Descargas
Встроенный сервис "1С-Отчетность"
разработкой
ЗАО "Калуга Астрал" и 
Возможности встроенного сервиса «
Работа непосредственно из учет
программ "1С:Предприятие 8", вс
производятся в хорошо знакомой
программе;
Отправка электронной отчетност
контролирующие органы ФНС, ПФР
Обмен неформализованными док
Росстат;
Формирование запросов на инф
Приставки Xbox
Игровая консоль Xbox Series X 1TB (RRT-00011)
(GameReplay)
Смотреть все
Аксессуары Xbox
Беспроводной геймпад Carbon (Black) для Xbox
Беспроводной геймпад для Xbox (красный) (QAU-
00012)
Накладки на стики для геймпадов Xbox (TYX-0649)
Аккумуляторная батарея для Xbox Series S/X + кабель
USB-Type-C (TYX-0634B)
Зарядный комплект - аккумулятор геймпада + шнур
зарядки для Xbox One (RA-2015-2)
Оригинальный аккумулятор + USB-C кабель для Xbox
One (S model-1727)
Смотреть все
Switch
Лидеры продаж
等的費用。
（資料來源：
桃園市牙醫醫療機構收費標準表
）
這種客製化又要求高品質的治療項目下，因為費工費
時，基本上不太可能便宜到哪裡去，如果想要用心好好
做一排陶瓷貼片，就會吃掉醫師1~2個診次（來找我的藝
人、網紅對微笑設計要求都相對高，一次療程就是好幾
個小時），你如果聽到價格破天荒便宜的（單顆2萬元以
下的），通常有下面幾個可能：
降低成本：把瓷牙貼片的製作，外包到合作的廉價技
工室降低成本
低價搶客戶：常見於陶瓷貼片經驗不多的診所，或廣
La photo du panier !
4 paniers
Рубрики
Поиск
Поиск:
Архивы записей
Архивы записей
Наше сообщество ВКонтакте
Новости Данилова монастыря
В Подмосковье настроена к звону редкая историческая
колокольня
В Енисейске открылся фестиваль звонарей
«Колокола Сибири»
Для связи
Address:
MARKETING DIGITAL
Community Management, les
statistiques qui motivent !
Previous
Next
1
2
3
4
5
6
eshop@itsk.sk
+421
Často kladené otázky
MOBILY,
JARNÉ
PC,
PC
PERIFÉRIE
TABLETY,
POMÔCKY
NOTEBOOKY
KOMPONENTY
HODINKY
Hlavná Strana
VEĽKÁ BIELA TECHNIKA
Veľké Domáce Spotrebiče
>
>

□ □ □

- **Task directions**: Quote all of the lines above word for word, in the same order.

- **Task output**:
Descargas
Встроенный сервис "1С-Отчетность"
разработкой
ЗАО "Калуга Астрал" и 
Возможности встроенного сервиса «
Работа непосредственно из учет
программ "1С:Предприятие 8", вс
производятся в хорошо знакомой
программе;
Отправка электронной отчетност
контролирующие органы ФНС, ПФР
Обмен неформализованными док
Росстат;
Формирование запросов на инф
Приставки Xbox
Игровая консоль Xbox Series X 1TB (RRT-00011)
(GameReplay)
Смотреть все
Аксессуары Xbox
Беспроводной геймпад Carbon (Black) для Xbox
Беспроводной геймпад для Xbox (красный) (QAU-
00012)
Накладки на стики для геймпадов Xbox (TYX-0649)
Аккумуляторная батарея для Xbox Series S/X + кабель
USB-Type-C (TYX-0634B)
Зарядный комплект - аккумулятор геймпада + шнур
зарядки для Xbox One (RA-2015-2)
Оригинальный аккумулятор + USB-C кабель для Xbox
One (S model-1727)
Смотреть все
Switch
Лидеры продаж
等的費用。
（資料來源：
桃園市牙醫醫療機構收費標準表
）
這種客製化又要求高品質的治療項目下，因為費工費
時，基本上不太可能便宜到哪裡去，如果想要用心好好
做一排陶瓷貼片，就會吃掉醫師1~2個診次（來找我的藝
人、網紅對微笑設計要求都相對高，一次療程就是好幾
個小時），你如果聽到價格破天荒便宜的（單顆2萬元以
下的），通常有下面幾個可能：
降低成本：把瓷牙貼片的製作，外包到合作的廉價技
工室降低成本
低價搶客戶：常見於陶瓷貼片經驗不多的診所，或廣
La photo du panier !
4 paniers
Рубрики
Поиск
Поиск:
Архивы записей
Архивы записей
Наше сообщество ВКонтакте
Новости Данилова монастыря
В Подмосковье настроена к звону редкая историческая
колокольня
В Енисейске открылся фестиваль звонарей
«Колокола Сибири»
Для связи
Address:
MARKETING DIGITAL
Community Management, les
statistiques qui motivent !
Previous
Next
1
2
3
4
5
6
eshop@itsk.sk
+421
Často kladené otázky
MOBILY,
JARNÉ
PC,
PC
PERIFÉRIE
TABLETY,
POMÔCKY
NOTEBOOKY
KOMPONENTY
HODINKY
Hlavná Strana
VEĽKÁ BIELA TECHNIKA
Veľké Domáce Spotrebiče
>
>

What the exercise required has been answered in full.